Gene

Blog Down SyndromeOne year and 354 days ago, Christian and I found out that our newborn daughter had Down syndrome.

 

It is news to make you reel. It was more than an hour before we caught our balance enough to start thinking who we needed to call. I’m not even sure we started with our parents. I think the first phone call was to our pastor, because we knew there were families in the parish whose children had DS, and he could tell us who they were. Msgr. must have gotten busy right away, because that was Friday morning, and on Monday when we arrived home from the hospital, there was a letter in our mailbox from Gene.

 

Gene was a hospitality minister at the parish, someone I knew by face and name and ministry, but nothing else. I didn’t know he had a grown daughter with Down’s, the 3rd child of four. I did not know, although I might have guessed if I’d ever thought about it, that he was one of those unprepossessing, soft-spoken people who stand in the background, emerging only to touch a person in their moment of greatest need, and make all the difference.

 

That was what Gene’s letter did for us. Multitudes had offered, “My (fill in the blank) has a (fill in the blank) with Downs, and I’m sure they’d be happy to talk, if you want to.” He just stepped in and did it.

 

Dear Kate and Christian,

 

Congratulations to you on the birth of your daughter. With loving parents as co-creators with God, she has to be beautiful. Because she is born with Downs Syndrome, you may cry a bit (I did when Meghan was born), but I can assure you that your tears will turn to joy. All you have to do is return the love to her that she gives to you.

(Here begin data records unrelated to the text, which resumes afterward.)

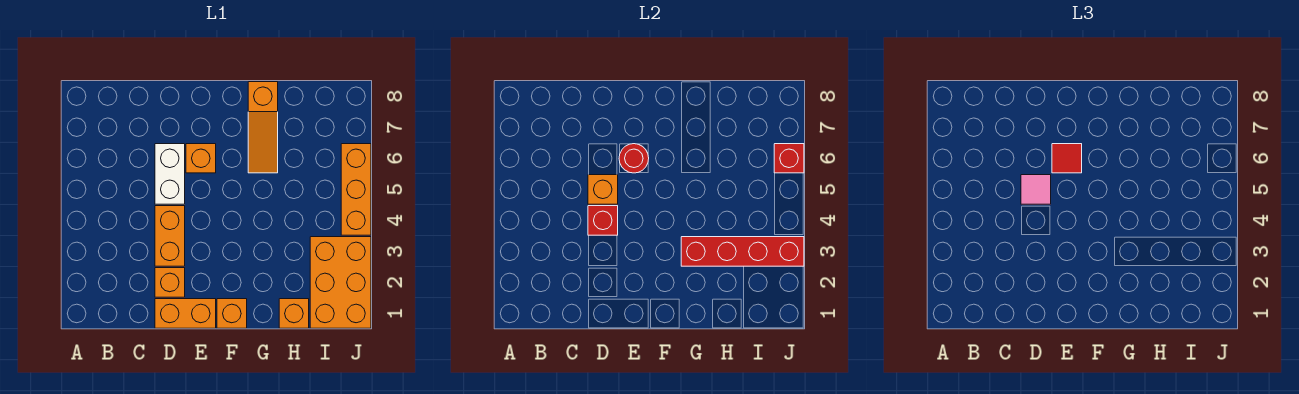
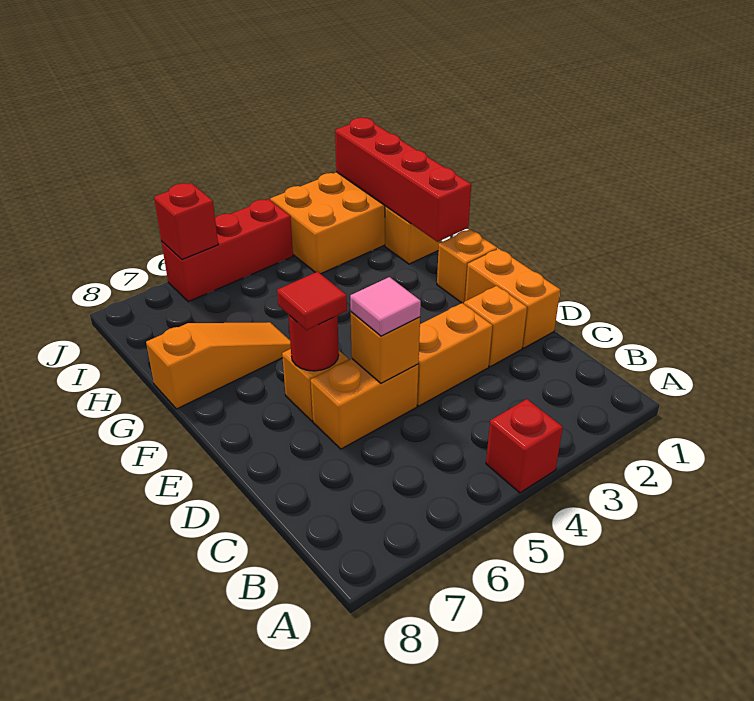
red brick D4 level 2 -> red brick A4 level 1
white brick D5:D6 level 1 -> orange brick D5:D6 level 1
red brick G3:J3 level 2 -> red brick G1:J1 level 2
orange brick J4:J6 level 1 -> red brick J4:J6 level 1

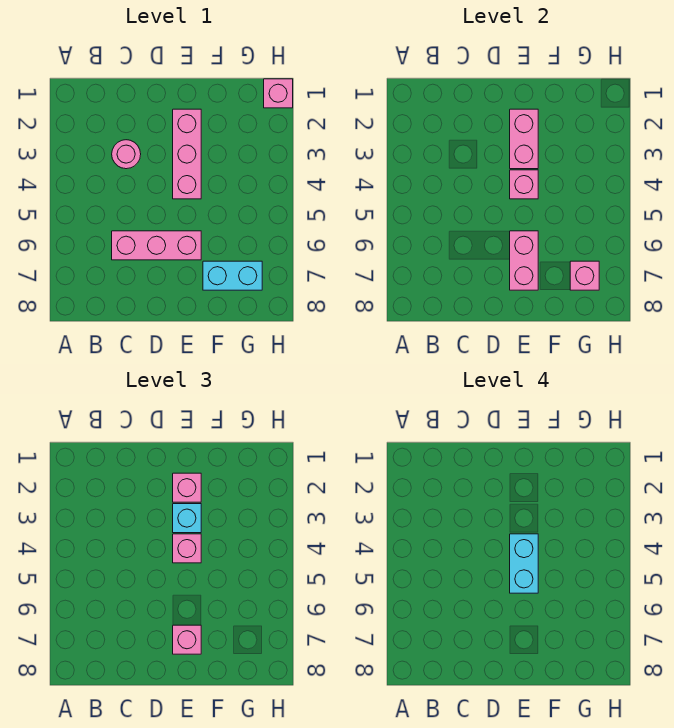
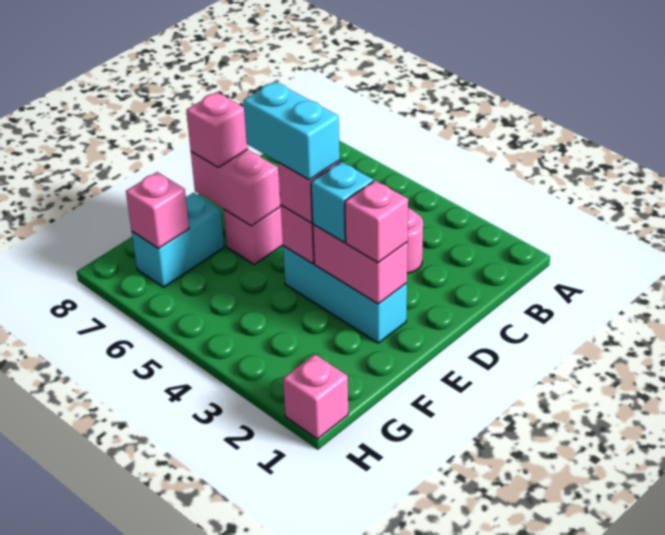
pink brick E2:E4 level 1 -> cyan brick E2:E4 level 1

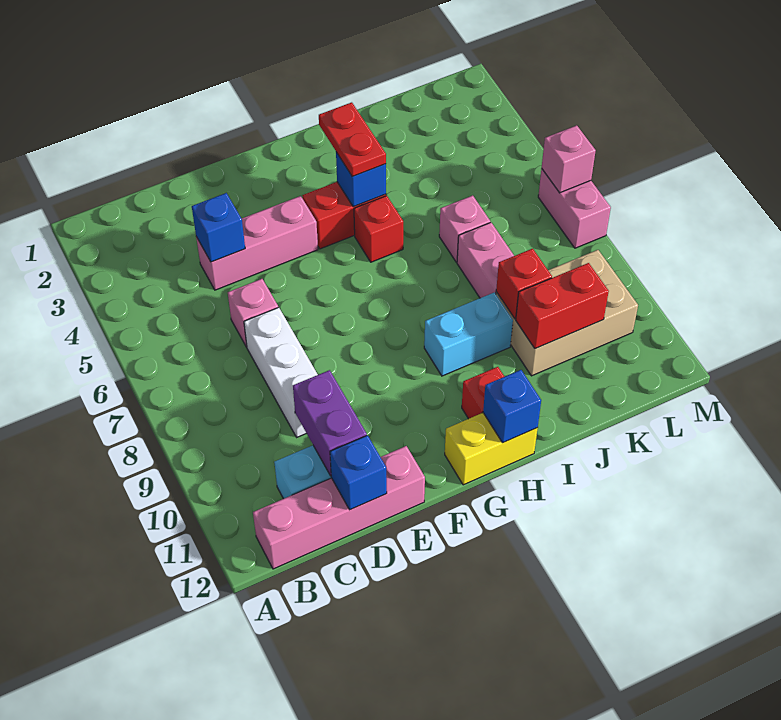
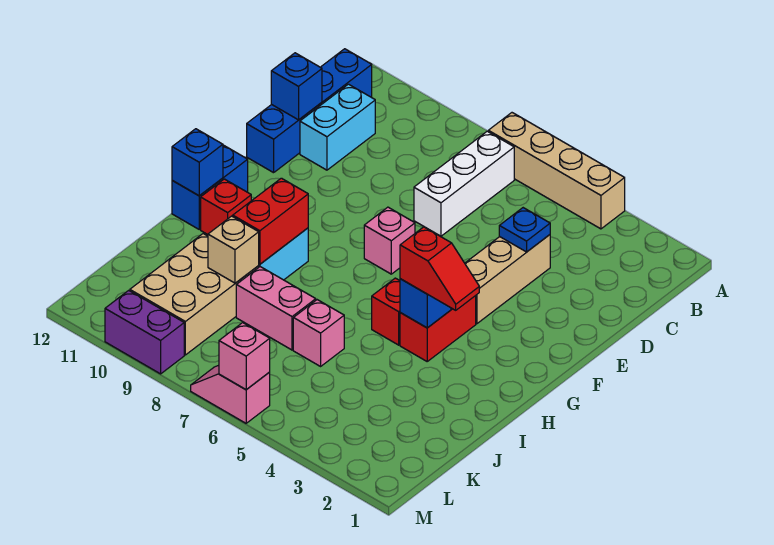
none -> tan brick A4:A7 level 1
pink brick B12:E12 level 1 -> blue brick B12:E12 level 1
pink brick D4:F4 level 1 -> tan brick D4:F4 level 1
blue brick D4 level 2 -> blue plate D4 level 2
pink brick D6 level 1 -> pink brick F7 level 1
white brick D7:D9 level 1 -> white brick B7:D7 level 1
purple brick D10:D11 level 2 -> purple brick M9:M10 level 1
yellow brick G12:H12 level 1 -> blue brick G12:H12 level 1
red plate H3:H4 level 3 -> red slope H3:H4 level 3 top 4
red brick J9 level 2 -> tan brick J9 level 2
red brick J10:K10 level 2 -> red brick H9:I9 level 2
pink brick M6:M7 level 1 -> pink slope M6:M7 level 1 top 6

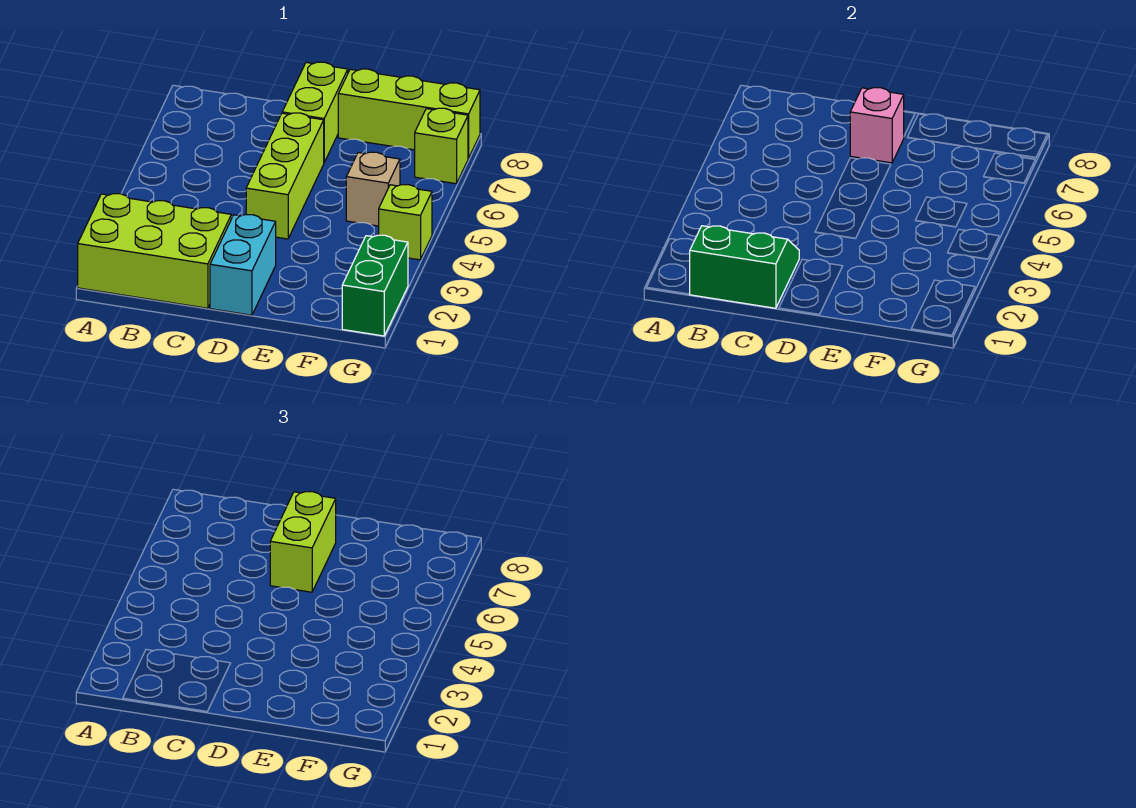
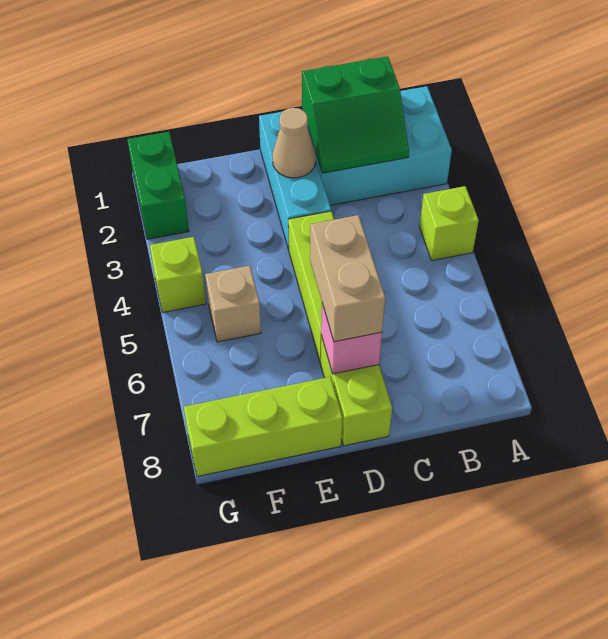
lime brick A1:C2 level 1 -> cyan brick A1:C2 level 1
cyan brick D1:D2 level 1 -> cyan brick D1:D3 level 1
none -> tan cone D2 level 2
lime brick D6:D7 level 3 -> tan brick D6:D7 level 3
lime brick G7 level 1 -> lime brick A4 level 1

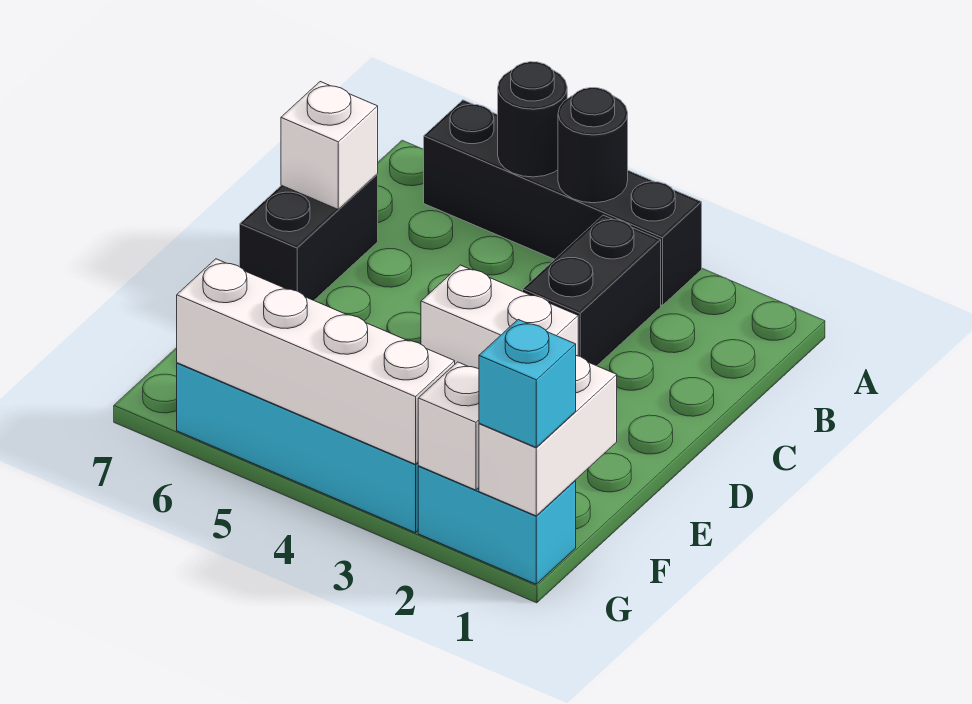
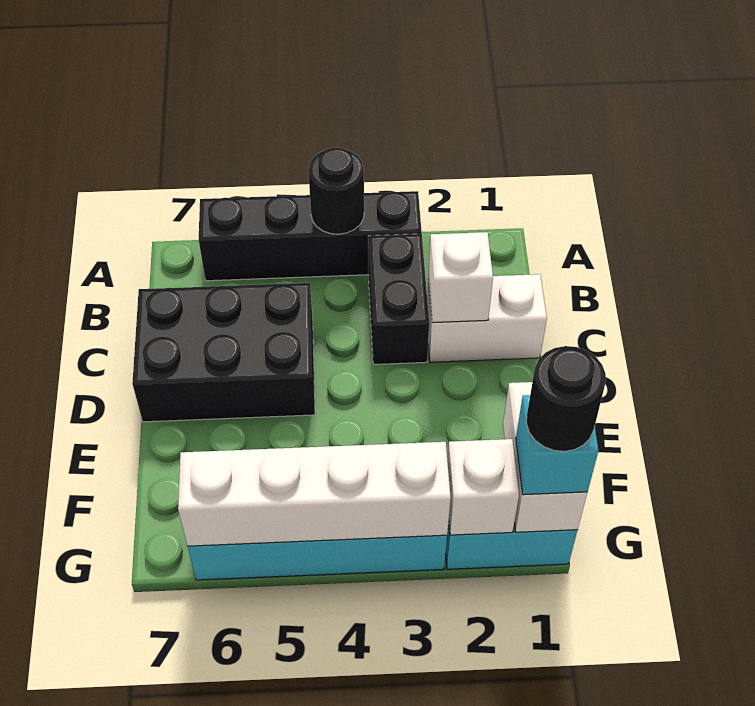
black round brick A5 level 2 -> black round brick G1 level 4
black brick C7:D7 level 1 -> black brick C5:D7 level 1
white brick C7 level 2 -> white brick C2 level 2
white brick D3:D4 level 1 -> white brick C1:C2 level 1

Trust in God, your co-creator. He will take care of you. He assures us of that by telling us that “even the hairs of your head are numbered.” Believe in Divine Providence. As Pope John Paul II said, “In the realm of Divine Providence, nothing happens by chance.” I certainly found that to be true in my life. Everything turns out for the good, though at the moment of happening one may not see it that way. God has blessed you; He will continue to bless you—that is my prayer.

 

“She’ll be the love of your life,” he told us the next weekend at church—and over and over again during the last two years. Since Julianna came to us, Gene has become a weekly fixture in our Sunday mornings, seeking us out in the church, the gathering space or the parish hall. “How are you doing?” he would ask, his lined face crinkling into a smile infused with serenity and absolute certainty that we were all doing just fine. It was a totally different question than when anyone else in the world asked it, lacing it with deep solicitude and sympathy. Several times in those early months, I nearly broke down, just hearing his faith in me pouring through those words.

 

The next question was always, “How’s my girlfriend?” He would hold her, snuggle her, even in the early months when she cried if anyone but Mommy or Daddy touched her. He pronounced her name the Spanish way, with an “H” replacing the “J,” and he called Alex “Allejandro.” I never knew why…he was as Anglo as could be…just assumed he had some connection with the Hispanic ministry. Several times, we talked about having another child. “I’m so glad you want more children,” he said. “So many people are afraid, and there’s nothing to be afraid of.”

 

Frankly, we were afraid, but there was something so peaceful in the way he spoke that I felt my tension ease. I asked how old Meghan was when her younger sister was born. “Twelve months,” he said, and when my jaw dropped, his face crinkled again. “So you two better get busy!”

 

Over time I began to seek him out instead of waiting for him to find us. It was as if he and our family became gifts to each other—gifts that stayed with us throughout the week in between those encounters. We never took time to get together outside of church, but we spoke of him often between ourselves.

 

This past Sunday, choir warmup ran late, and we had a prelude and a piece to re-teach to the assembly before Mass began; Sunday school was not open, and so Alex, Julianna and I ran back and forth several times trying to find out what was going on. My third trimester hips were buckling beneath me, my lower back spasming, and although I think I saw Gene in passing, I didn’t have time or energy to stop and talk. It never occurred to me that I might be missing my last chance.

 

Gene passed on unexpectedly last night, and the world is a poorer place for it. But Heaven is richer. May God grant me the grace to pass on his legacy of love.